Pururavas agreed the conditions and they lived happily. Indra started missing Urvashi and he created circumstances where the conditions were broken. First he sent some gandharvas to kidnap the sheep, when the couple was making love. When Urvashi heard her pets' cries, she scolded Pururavas for not keeping his promise. Hearing her harsh words, Pururavas forgot that he was naked and ran after the sheep. Just then, Indra flashed lightning, and Urvashi saw her husband naked. After the events, Urvashi returned to heaven, and left Pururavas heartbroken. Urvashi descended upon the earth and bore Pururavas many children, but they were not completely reunited.

==Descendants==
He had six (or seven or eight according to different accounts) sons. The names of these sons are: Ayu (or Ayus), Amavasu, Vishvayu, Shrutayu, Shatayu (or Satayu), and Dridhayu. Nahusha, the son of Ayu, is a well-known name in the Rigveda.
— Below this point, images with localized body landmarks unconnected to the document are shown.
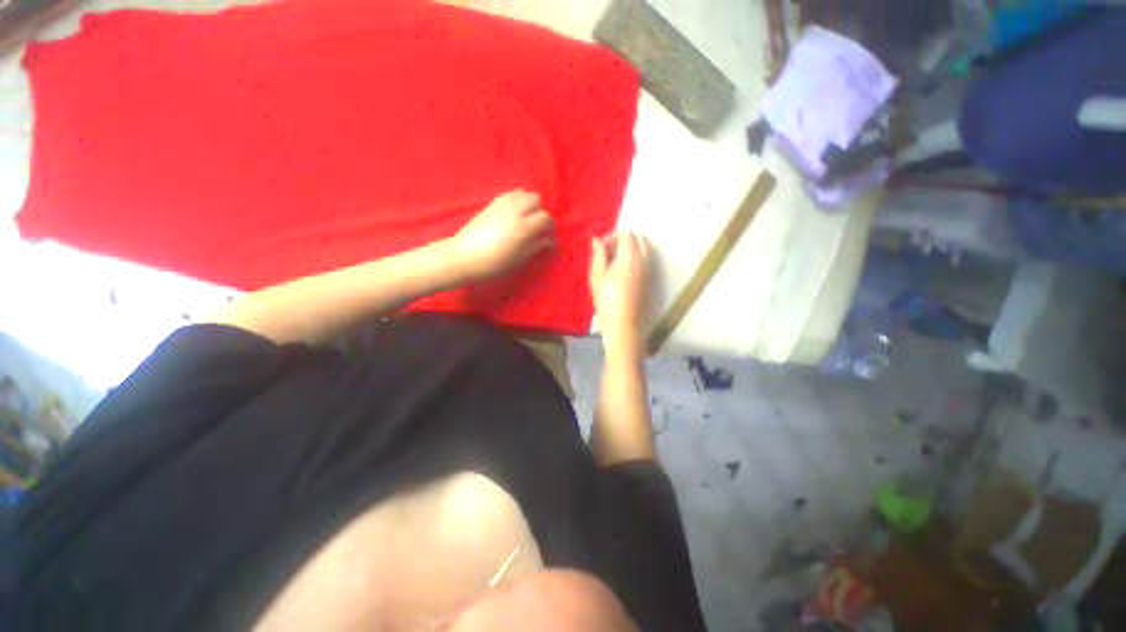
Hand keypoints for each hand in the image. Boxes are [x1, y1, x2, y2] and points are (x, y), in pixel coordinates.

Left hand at [448, 190, 555, 282]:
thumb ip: (536, 247)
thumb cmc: (494, 264)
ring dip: (529, 204)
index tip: (547, 238)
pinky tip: (513, 215)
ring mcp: (502, 204)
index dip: (549, 228)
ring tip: (525, 219)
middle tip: (536, 227)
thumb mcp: (519, 259)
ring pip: (524, 193)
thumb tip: (549, 241)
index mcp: (524, 227)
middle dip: (540, 211)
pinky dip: (517, 200)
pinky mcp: (492, 203)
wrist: (464, 257)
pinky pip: (511, 194)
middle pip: (536, 199)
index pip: (546, 218)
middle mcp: (516, 210)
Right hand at [589, 233, 650, 355]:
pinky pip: (647, 261)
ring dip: (632, 248)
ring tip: (615, 261)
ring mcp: (650, 270)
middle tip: (609, 251)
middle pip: (639, 239)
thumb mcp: (597, 275)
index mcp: (630, 256)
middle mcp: (644, 260)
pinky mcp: (651, 280)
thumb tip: (596, 239)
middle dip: (625, 240)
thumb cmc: (606, 299)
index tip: (602, 246)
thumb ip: (598, 254)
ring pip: (645, 249)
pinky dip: (637, 258)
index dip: (613, 236)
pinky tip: (624, 271)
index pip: (627, 235)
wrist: (623, 323)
==Narrative of Urvashi and Purūravas==
The earlier version of the narrative of Urvashi and Pururavas is found in the Rigveda (X.95.1–18) and the Śatapaṭha Brāhmaṇa (XI.5.1). The later versions are found in the Mahābhārata, the Harivaṃsa, the Viṣṇu Purāṇa, the Matsya Purāṇa, and the Bhāgavata Purāṇa.

===Vedic literature===
The Ṛg-veda, X.129 contains a conversational fragment, written in a highly wrought poetic style. The hymn suggests that Uṣas (also known as Urvaśi) is a Gandharvi or Apsara (a heavenly nymph). Having been united with a human king, Purūravas, and after living together for four autumns, suddenly left him on his unintentional violation of the stipulated conditions of the union. Later Purūravas made futile entreaties to her to return to him.
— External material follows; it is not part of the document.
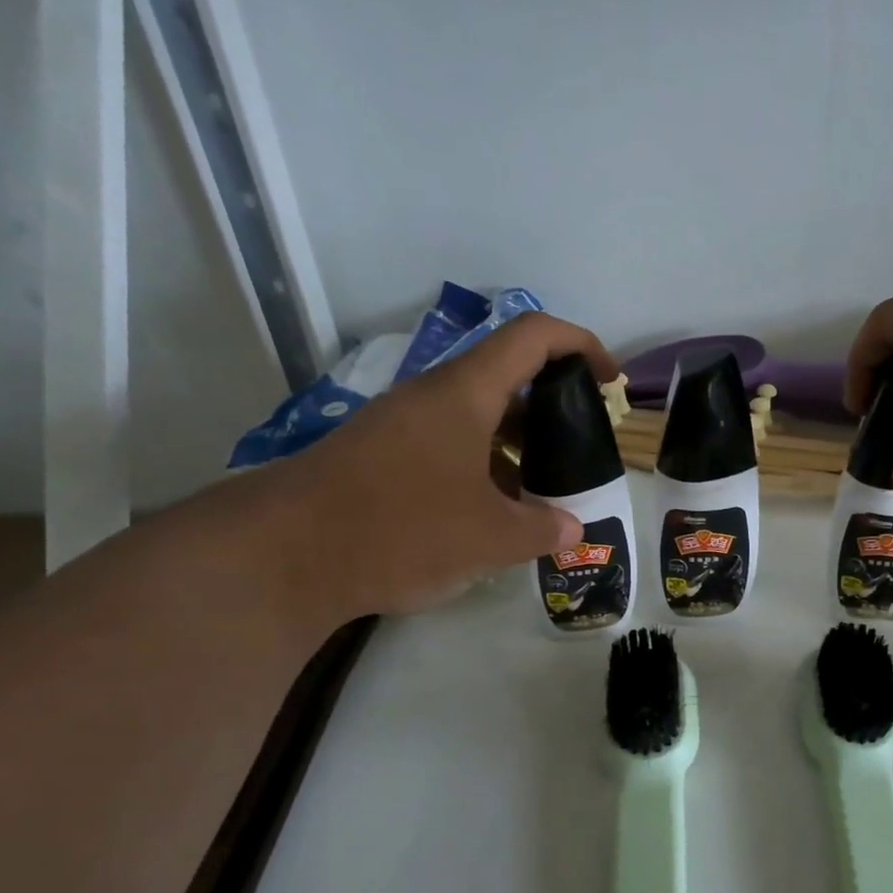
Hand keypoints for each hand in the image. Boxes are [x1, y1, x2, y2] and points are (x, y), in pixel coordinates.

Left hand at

The narrative displays multiple levels of symbolism by playing on the multiplicity of meanings in the Vedic Saṃskṛta terms. While it is a love poem, expressing the conflict of interest between a lover and his beloved, who spurns his love, it also expresses the immortal relationship between the Sun (Purūravas) and the Dawn (Uṣas). In addition to these two levels of meaning, it also offers mantric prescriptions for a ritual activity bent on taking rebirth as a Gandharva or Apsaras.

===Later Literature===
The love story of king Pururavas and celestial nymph Urvashi is found in the Sanskrit drama, Vikramōrvaśīyam, written by the poet Kalidasa. The story is more dramatized like the addition of Pururavas another wife and with variations from the original story.

== In popular culture ==
Gudipati Venkata Chalam has authored the drama Purūravä, which has gained critical acclaim with the Telugu audience. This drama has been modernized in Purūravä, an animated version of the drama released in Amazon Prime in US and UK.